Para mim, é uma das partes mais interessantes do livro: a proximidade familiar levou à afinidade política. Quando Marcelo Nuno se afasta de Caetano já é tarde, tendo em conta a sua geração. É natural que houvesse críticas da esquerda, porque nessa época não havia espaço para grandes moderações. Nessa altura, Rebelo de Sousa era mais defensor da democracia ocidental do que a maioria dessa esquerda.

Essa relação, ou pelo menos o estado de graça, acabou por terminar quando Marcelo iniciou a sua coluna de opinião no jornal “A Capital”, perdendo qualquer fé na reforma do Regime e assinando um artigo onde criticava a reforma do ensino universitário. Na altura trabalhava no Gabinete de Estudos e Planeamento e Acção Educativa, tendo sido o próprio Marcello Caetano a pedir ao então Ministro da Educação para o demitir

O jovem Marcelo começou a criticar o regime em público e Caetano considerou isso como uma traição, renegando-o política e pessoalmente. Nunca mais o recebeu, nem quando o jovem lhe enviava cartas pungentes. Chegou a pedir à família Rebelo de Sousa para que Marcelo Nuno não a acompanhasse na habitual visita de cumprimentos por ocasião do aniversário do presidente do conselho.
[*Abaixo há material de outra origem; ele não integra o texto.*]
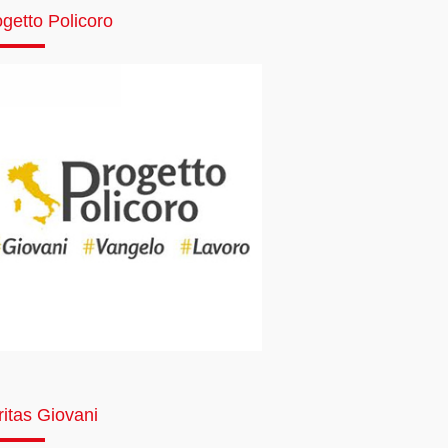
getto Policoro
ritas Giovani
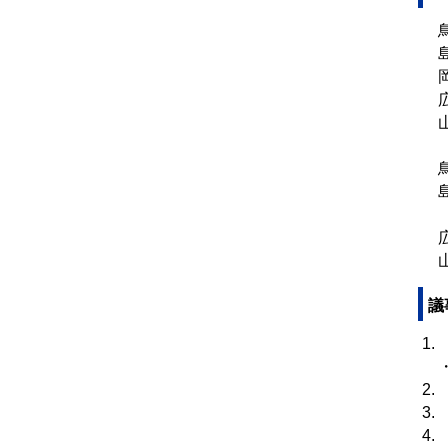
鳥
島
岡
広
山
（
鳥
島
（
広
山
議
1
・
2
3
4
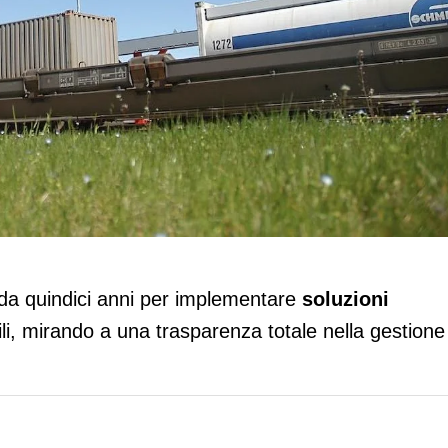
azione e collaborazione per una
ata
da quindici anni per implementare
soluzioni
li, mirando a una trasparenza totale nella gestione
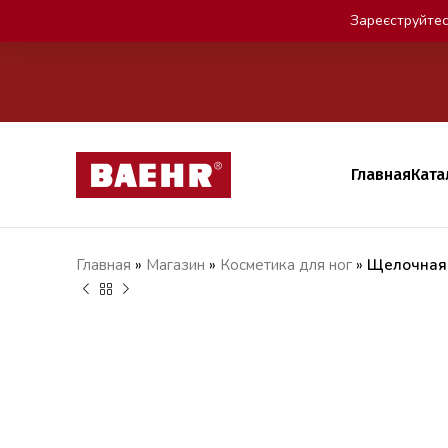
Зареєструйтес
Главная
Ката
Главная
»
Магазин
»
Косметика для ног
»
Щелочная 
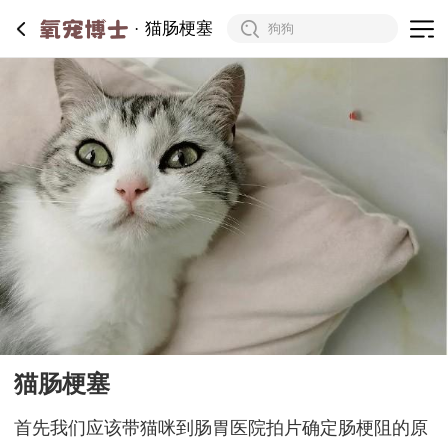
猫肠梗塞
猫肠梗塞
首先我们应该带猫咪到肠胃医院拍片确定肠梗阻的原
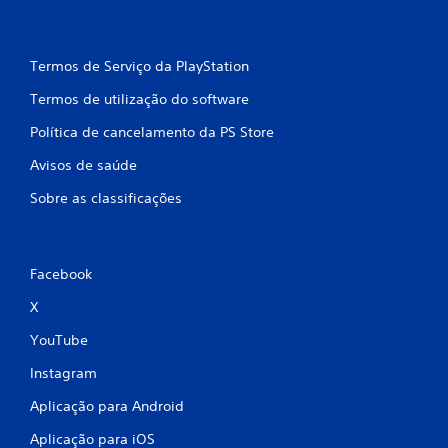
m
b
Termos de Serviço da PlayStation
a
Termos de utilização do software
s
Política de cancelamento da PS Store
e
Avisos de saúde
e
Sobre as classificações
m
6
Facebook
6
X
c
YouTube
l
Instagram
Aplicação para Android
a
Aplicação para iOS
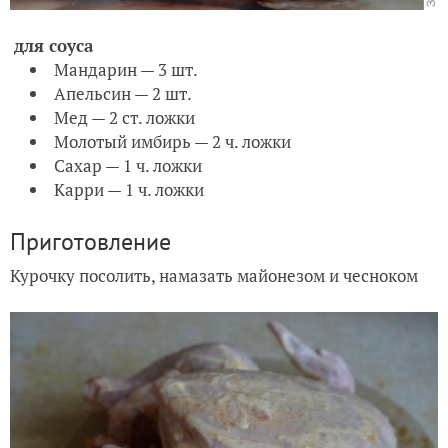
для соуса
Мандарин — 3 шт.
Апельсин — 2 шт.
Мед — 2 ст. ложки
Молотый имбирь — 2 ч. ложки
Сахар — 1 ч. ложки
Карри — 1 ч. ложки
Приготовление
Курочку посолить, намазать майонезом и чесноком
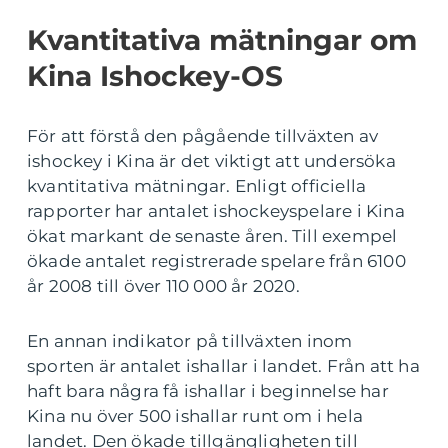
Kvantitativa mätningar om
Kina Ishockey-OS
För att förstå den pågående tillväxten av
ishockey i Kina är det viktigt att undersöka
kvantitativa mätningar. Enligt officiella
rapporter har antalet ishockeyspelare i Kina
ökat markant de senaste åren. Till exempel
ökade antalet registrerade spelare från 6100
år 2008 till över 110 000 år 2020.
En annan indikator på tillväxten inom
sporten är antalet ishallar i landet. Från att ha
haft bara några få ishallar i beginnelse har
Kina nu över 500 ishallar runt om i hela
landet. Den ökade tillgängligheten till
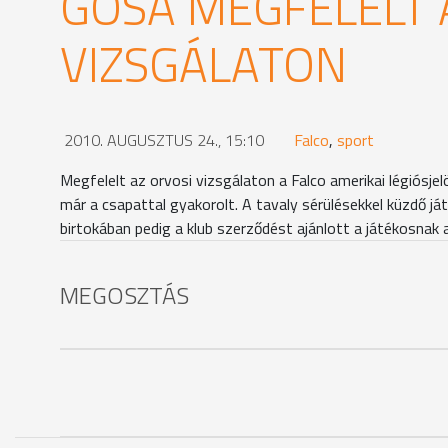
GOSA MEGFELELT 
VIZSGÁLATON
2010. AUGUSZTUS 24., 15:10
Falco
,
sport
Megfelelt az orvosi vizsgálaton a Falco amerikai légiósje
már a csapattal gyakorolt. A tavaly sérülésekkel küzdő 
birtokában pedig a klub szerződést ajánlott a játékosnak
MEGOSZTÁS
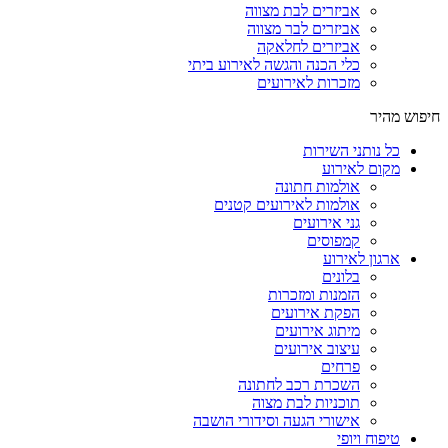
אביזרים לבת מצווה
אביזרים לבר מצווה
אביזרים לחלאקה
כלי הכנה והגשה לאירוע ביתי
מזכרות לאירועים
חיפוש מהיר
כל נותני השירות
מקום לאירוע
אולמות חתונה
אולמות לאירועים קטנים
גני אירועים
קמפוסים
ארגון לאירוע
בלונים
הזמנות ומזכרות
הפקת אירועים
מיתוג אירועים
עיצוב אירועים
פרחים
השכרת רכב לחתונה
תוכניות לבת מצוה
אישורי הגעה וסידורי הושבה
טיפוח ויופי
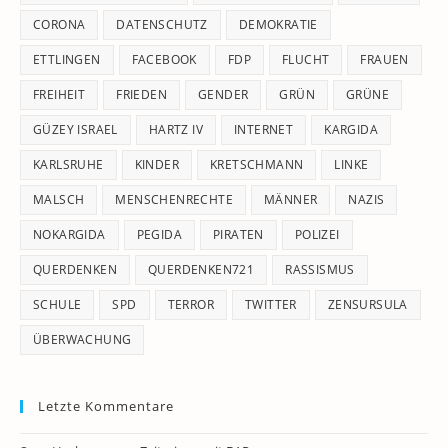
CORONA
DATENSCHUTZ
DEMOKRATIE
ETTLINGEN
FACEBOOK
FDP
FLUCHT
FRAUEN
FREIHEIT
FRIEDEN
GENDER
GRÜN
GRÜNE
GÜZEY ISRAEL
HARTZ IV
INTERNET
KARGIDA
KARLSRUHE
KINDER
KRETSCHMANN
LINKE
MALSCH
MENSCHENRECHTE
MÄNNER
NAZIS
NOKARGIDA
PEGIDA
PIRATEN
POLIZEI
QUERDENKEN
QUERDENKEN721
RASSISMUS
SCHULE
SPD
TERROR
TWITTER
ZENSURSULA
ÜBERWACHUNG
Letzte Kommentare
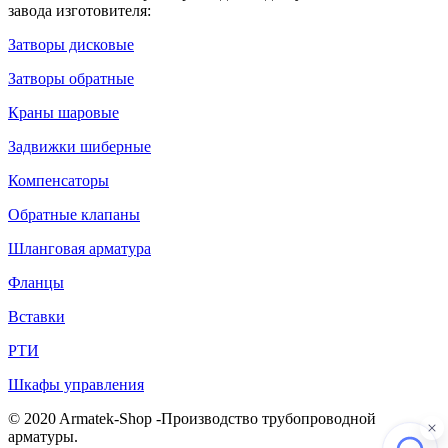
завода изготовителя:
Затворы дисковые
Затворы обратные
Краны шаровые
Задвижки шиберные
Компенсаторы
Обратные клапаны
Шланговая арматура
Фланцы
Вставки
РТИ
Шкафы управления
© 2020 Armatek-Shop -Производство трубопроводной
арматуры.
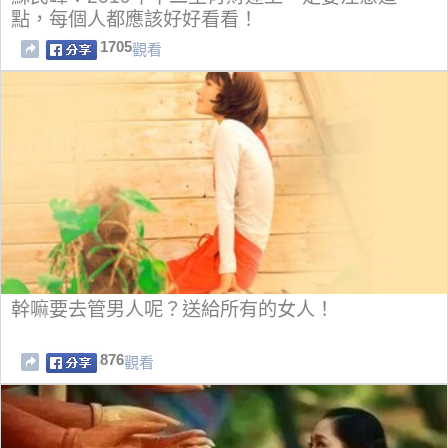
點，每個人都應該好好看看！
1705
觀看
幹嘛要去管男人呢？送給所有的女人！
876
觀看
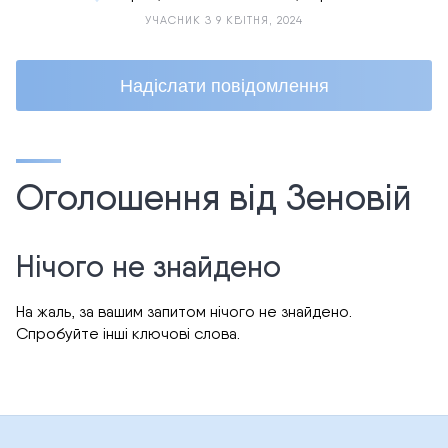
УЧАСНИК З 9 КВІТНЯ, 2024
Надіслати повідомлення
Оголошення від Зеновій
Нічого не знайдено
На жаль, за вашим запитом нічого не знайдено.
Спробуйте інші ключові слова.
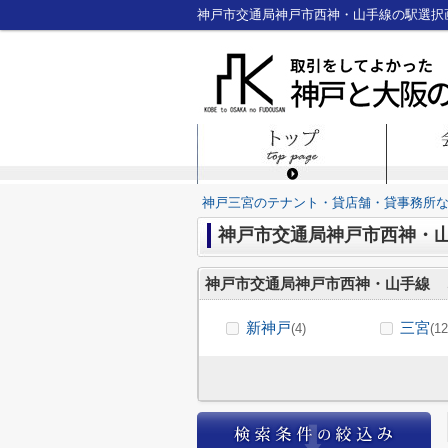
神戸三宮のテナント・貸店舗・貸事務所
神戸市交通局神戸市西神・
神戸市交通局神戸市西神・山手線
新神戸
三宮
(4)
(12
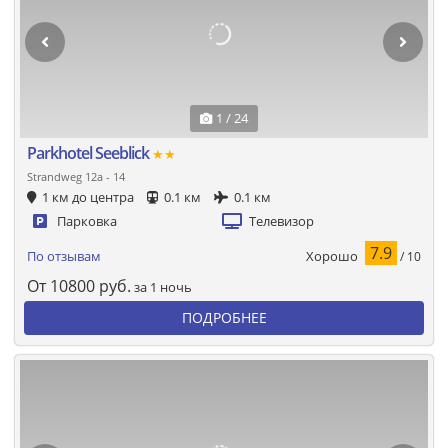
1 / 24
Parkhotel Seeblick
★★
Strandweg 12a - 14
1 км до центра
0.1 км
0.1 км
Парковка
Телевизор
7.9
Хорошо
По отзывам
/ 10
От
10800
руб.
за 1 ночь
ПОДРОБНЕЕ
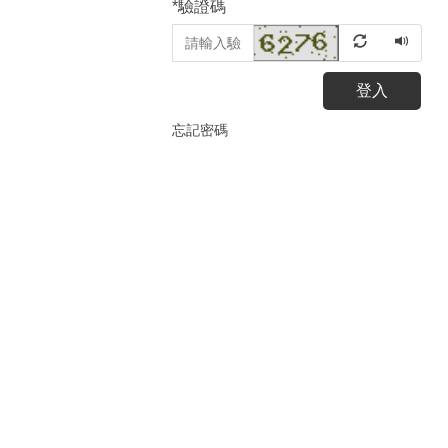
*
驗證碼
登入
忘記密碼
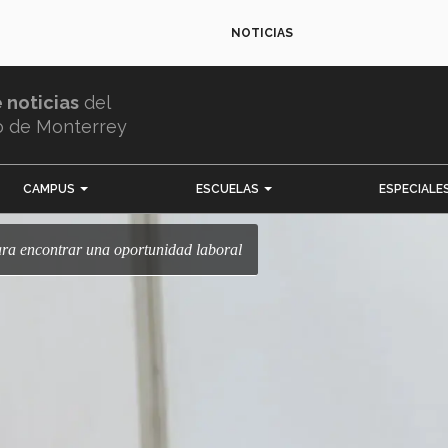
NOTICIAS
e noticias
del
o de Monterrey
CAMPUS
ESCUELAS
ESPECIALE
para encontrar una oportunidad laboral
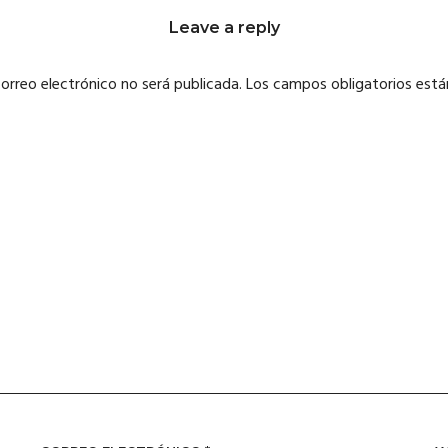
Leave a reply
correo electrónico no será publicada.
Los campos obligatorios est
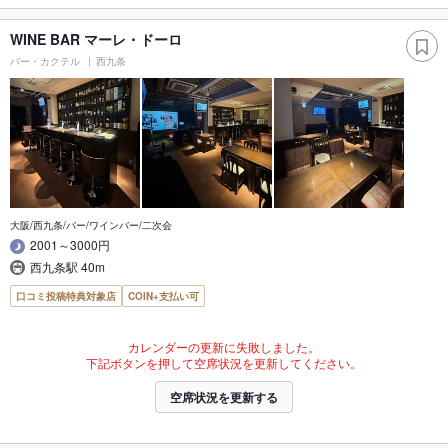
WINE BAR マーレ・ドーロ
バー・カクテル
西九条
大阪/西九条/バー/ワインバー/二次会
2001～3000円
西九条駅 40m
口コミ投稿特典対象店
COIN+支払い可
カレンダーの更新に失敗しました。
下記ボタンを押して空席状況を更新してください。
空席状況を更新する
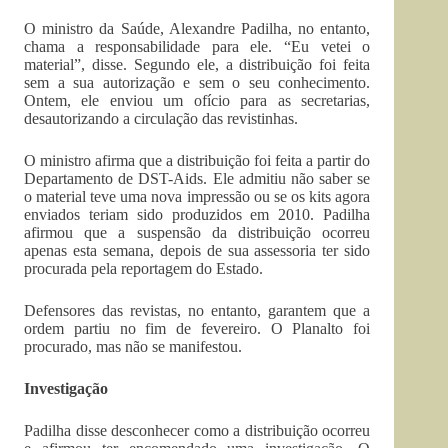
O ministro da Saúde, Alexandre Padilha, no entanto,
chama a responsabilidade para ele. “Eu vetei o
material”, disse. Segundo ele, a distribuição foi feita
sem a sua autorização e sem o seu conhecimento.
Ontem, ele enviou um ofício para as secretarias,
desautorizando a circulação das revistinhas.
O ministro afirma que a distribuição foi feita a partir do
Departamento de DST-Aids. Ele admitiu não saber se
o material teve uma nova impressão ou se os kits agora
enviados teriam sido produzidos em 2010. Padilha
afirmou que a suspensão da distribuição ocorreu
apenas esta semana, depois de sua assessoria ter sido
procurada pela reportagem do Estado.
Defensores das revistas, no entanto, garantem que a
ordem partiu no fim de fevereiro. O Planalto foi
procurado, mas não se manifestou.
Investigação
Padilha disse desconhecer como a distribuição ocorreu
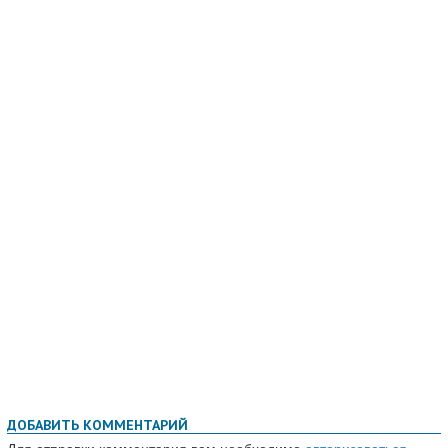
ДОБАВИТЬ КОММЕНТАРИЙ
Для отправки комментария вам необходимо
авторизоваться
.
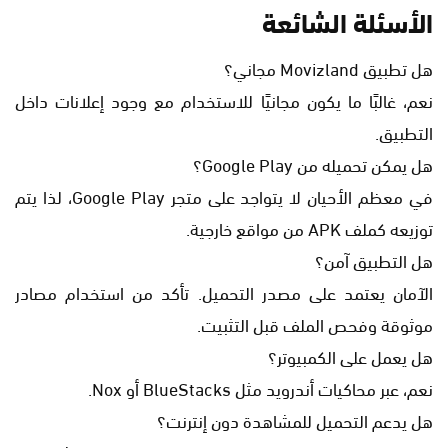
الأسئلة الشائعة
هل تطبيق Movizland مجاني؟
نعم، غالبًا ما يكون مجانيًا للاستخدام مع وجود إعلانات داخل
التطبيق.
هل يمكن تحميله من Google Play؟
في معظم الأحيان لا يتواجد على متجر Google Play، لذا يتم
توزيعه كملف APK من مواقع خارجية.
هل التطبيق آمن؟
الآمان يعتمد على مصدر التحميل. تأكد من استخدام مصادر
موثوقة وفحص الملف قبل التثبيت.
هل يعمل على الكمبيوتر؟
نعم، عبر محاكيات أندرويد مثل BlueStacks أو Nox.
هل يدعم التحميل للمشاهدة دون إنترنت؟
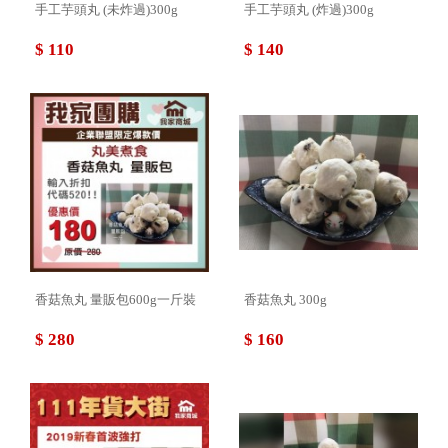
手工芋頭丸 (未炸過)300g
手工芋頭丸 (炸過)300g
$ 110
$ 140
香菇魚丸 量販包600g一斤裝
香菇魚丸 300g
$ 280
$ 160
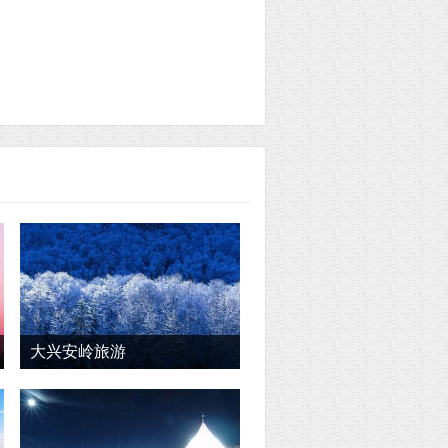
大兴安岭旅游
A fundação do MAI (Movimento de Acção Académica) também lhe valeu comentários trocados. Uns acusavam-no de ser um instrumento do regime, outros de uma ideia de direita democratizadora. Onde ficamos?

O MAI presta um serviço ao regime porque a intenção era gerar movimentos anti-associativos (contra as associações de estudantes de esquerda); mas também ninguém consegue controlar Marcelo. Ele veicula ideias moderadas e democratizadoras. Não é fascista nem comunista, está no meio. A sua posição é muito original nessa época.

A passagem pela liderança do PSD ficou de certa forma assombrada pela ligação falhada com o CDS-PP de Paulo Portas. Terá sido esta experiência ingrata que o afastou da política durante todos estes anos?

Sim, porque dificilmente um líder que saia regressa com sucesso. Sá Carneiro foi caso único nesse aspecto. Não diria que ele se tenha afastado assim tanto da política…

Visto de outro prisma, talvez tenha sido esse mesmo afastamento que o terá tornado numa das mais respeitadas figuras nacionais em termos do comentário político; até por gente de outros quadrantes políticos (e mesmo que por vezes a sua posição mais à direita se faça notar). Concordas com esta ideia?

Não. Ele está onde sempre esteve desde 1973, data da fundação do Expresso. Aos 25 anos já era uma das figuras mais respeitadas no comentário político, com muito peso nas elites. Mas só se popularizou e massificou na TVI. Quanto às posições à direita, o partido que mais teme e sofre com Marcelo é o PSD. Quando o PSD está no Governo, o poder de Marcelo aumenta.

A sua devoção ao catolicismo deve ser, por vezes, um fardo difícil de suportar. Sentes que pode haver alguma amargura perante todas as regras e imposições criadas pela Igreja Católica em relação, por exemplo, à impossibilidade de viver plenamente o amor?

Suponho que não viva essas questões com grande angústia, nem religiosa nem amorosa.

Marcelo Rebelo de Sousa pode ainda ser considerado um desenquadrado da direita?

Sim. Ele foi sempre um solitário. Nunca teve uma corte e nunca foi incondicional de ninguém.

No futuro poderemos ver Marcelo como Primeiro-Ministro? Ou apenas o cenário de Presidente da República deve ser levado a sério?

Acho que só é possível o cenário da Presidência.

Marcelo Rebelo de Sousa já te telefonou a dar a sua opinião sobre a biografia?

Não, nem faço ideia sobre o que pensa sobre o conteúdo do livro.